Source:
/---

Hi Andrew,These regulations have been in the works for some time, so I wouldn't give the first suggestion much weight, plus it's not in our best interest to politicize this issue.California did ban Gulf Coast Oysters, and that act was see by some as a protectionist measure. I would say that the truth probably lies somewhere between. Alliances between pro-regulation public health interests and the CA oyster industry may have come together.
At what stage are the regulations right now ?It would seem these would have been shot down during the comment period.
Here's the original press release from Kevin Begos, the Executive Director of the Franklin County Florida Oyster & Seafood Task Force, Inc. I think it's pretty telling. Kevin has been very active in fighting this policy, btw. "An unprecedented proposal to ban raw Gulf Coast oysters, developed unilaterally by the U.S. Foodand Drug Administration, will threaten thousands of jobs and crush a clean, sustainable fishery, according to food lovers, fishermen and community leaders.On Saturday, Oct. 17 the FDA made a surprise announcement at a meeting of shellfish regulators and industry, telling them that the agency plans to ban the sale of live, in-the-shell Gulf Coast oysters for as much as 8 months every year. The proposed ban was developed without public input and FDA officials admit they have not analyzed the economic impact. Officials have also suggested that new restrictions may be in the works for West Coast and East Coast shellfish."“This would cost us thousands of jobs and tens of millions of dollars if we were unable to sell our oysters as we do today. The new FDA direction makes no sense – Louisiana is still struggling to recover from Hurricane Katrina,” said Al Sunseri of P & J Oyster Co. in New Orleans.

\---

Request 1: Repeat word for word the part of the oyster regulation post that begins at the words "Hi Andrew,These regulations" and stops after "have come together.".

Material shown:

/---

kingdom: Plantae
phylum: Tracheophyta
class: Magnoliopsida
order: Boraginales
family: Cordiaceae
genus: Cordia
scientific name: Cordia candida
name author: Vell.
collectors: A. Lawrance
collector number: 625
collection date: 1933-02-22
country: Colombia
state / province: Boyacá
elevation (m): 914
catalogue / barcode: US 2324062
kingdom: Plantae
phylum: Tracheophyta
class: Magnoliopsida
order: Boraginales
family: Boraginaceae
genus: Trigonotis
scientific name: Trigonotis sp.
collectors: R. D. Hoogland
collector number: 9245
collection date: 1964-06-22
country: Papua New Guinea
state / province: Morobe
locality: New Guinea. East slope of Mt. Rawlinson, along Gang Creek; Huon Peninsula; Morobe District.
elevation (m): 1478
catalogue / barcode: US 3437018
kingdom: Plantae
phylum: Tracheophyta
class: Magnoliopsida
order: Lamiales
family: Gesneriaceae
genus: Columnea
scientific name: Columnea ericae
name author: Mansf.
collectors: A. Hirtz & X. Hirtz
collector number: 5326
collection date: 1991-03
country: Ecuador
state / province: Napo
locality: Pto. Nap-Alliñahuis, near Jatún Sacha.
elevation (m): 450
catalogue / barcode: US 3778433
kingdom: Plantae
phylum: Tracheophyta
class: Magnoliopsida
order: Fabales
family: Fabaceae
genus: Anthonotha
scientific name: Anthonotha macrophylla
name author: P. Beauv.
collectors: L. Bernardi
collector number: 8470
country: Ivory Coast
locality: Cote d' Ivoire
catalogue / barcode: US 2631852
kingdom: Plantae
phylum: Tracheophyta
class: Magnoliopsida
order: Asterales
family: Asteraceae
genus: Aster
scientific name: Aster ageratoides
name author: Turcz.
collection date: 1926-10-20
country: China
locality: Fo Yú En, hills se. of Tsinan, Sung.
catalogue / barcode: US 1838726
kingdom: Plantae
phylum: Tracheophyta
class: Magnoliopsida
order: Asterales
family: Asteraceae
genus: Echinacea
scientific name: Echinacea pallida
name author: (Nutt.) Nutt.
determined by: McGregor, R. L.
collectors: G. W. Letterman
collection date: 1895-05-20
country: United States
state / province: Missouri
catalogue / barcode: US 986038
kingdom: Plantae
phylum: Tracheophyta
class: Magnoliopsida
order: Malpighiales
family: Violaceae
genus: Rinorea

\---

Request 2: Please rewrite the rows from the first one through the line that has "collector number: 8470", replacing "scientific name" with "taxon name" and keeping everything else the same.

Exercise response 1:
Hi Andrew,These regulations have been in the works for some time, so I wouldn't give the first suggestion much weight, plus it's not in our best interest to politicize this issue.California did ban Gulf Coast Oysters, and that act was see by some as a protectionist measure. I would say that the truth probably lies somewhere between. Alliances between pro-regulation public health interests and the CA oyster industry may have come together.

Exercise response 2:
kingdom: Plantae
phylum: Tracheophyta
class: Magnoliopsida
order: Boraginales
family: Cordiaceae
genus: Cordia
taxon name: Cordia candida
name author: Vell.
collectors: A. Lawrance
collector number: 625
collection date: 1933-02-22
country: Colombia
state / province: Boyacá
elevation (m): 914
catalogue / barcode: US 2324062
kingdom: Plantae
phylum: Tracheophyta
class: Magnoliopsida
order: Boraginales
family: Boraginaceae
genus: Trigonotis
taxon name: Trigonotis sp.
collectors: R. D. Hoogland
collector number: 9245
collection date: 1964-06-22
country: Papua New Guinea
state / province: Morobe
locality: New Guinea. East slope of Mt. Rawlinson, along Gang Creek; Huon Peninsula; Morobe District.
elevation (m): 1478
catalogue / barcode: US 3437018
kingdom: Plantae
phylum: Tracheophyta
class: Magnoliopsida
order: Lamiales
family: Gesneriaceae
genus: Columnea
taxon name: Columnea ericae
name author: Mansf.
collectors: A. Hirtz & X. Hirtz
collector number: 5326
collection date: 1991-03
country: Ecuador
state / province: Napo
locality: Pto. Nap-Alliñahuis, near Jatún Sacha.
elevation (m): 450
catalogue / barcode: US 3778433
kingdom: Plantae
phylum: Tracheophyta
class: Magnoliopsida
order: Fabales
family: Fabaceae
genus: Anthonotha
taxon name: Anthonotha macrophylla
name author: P. Beauv.
collectors: L. Bernardi
collector number: 8470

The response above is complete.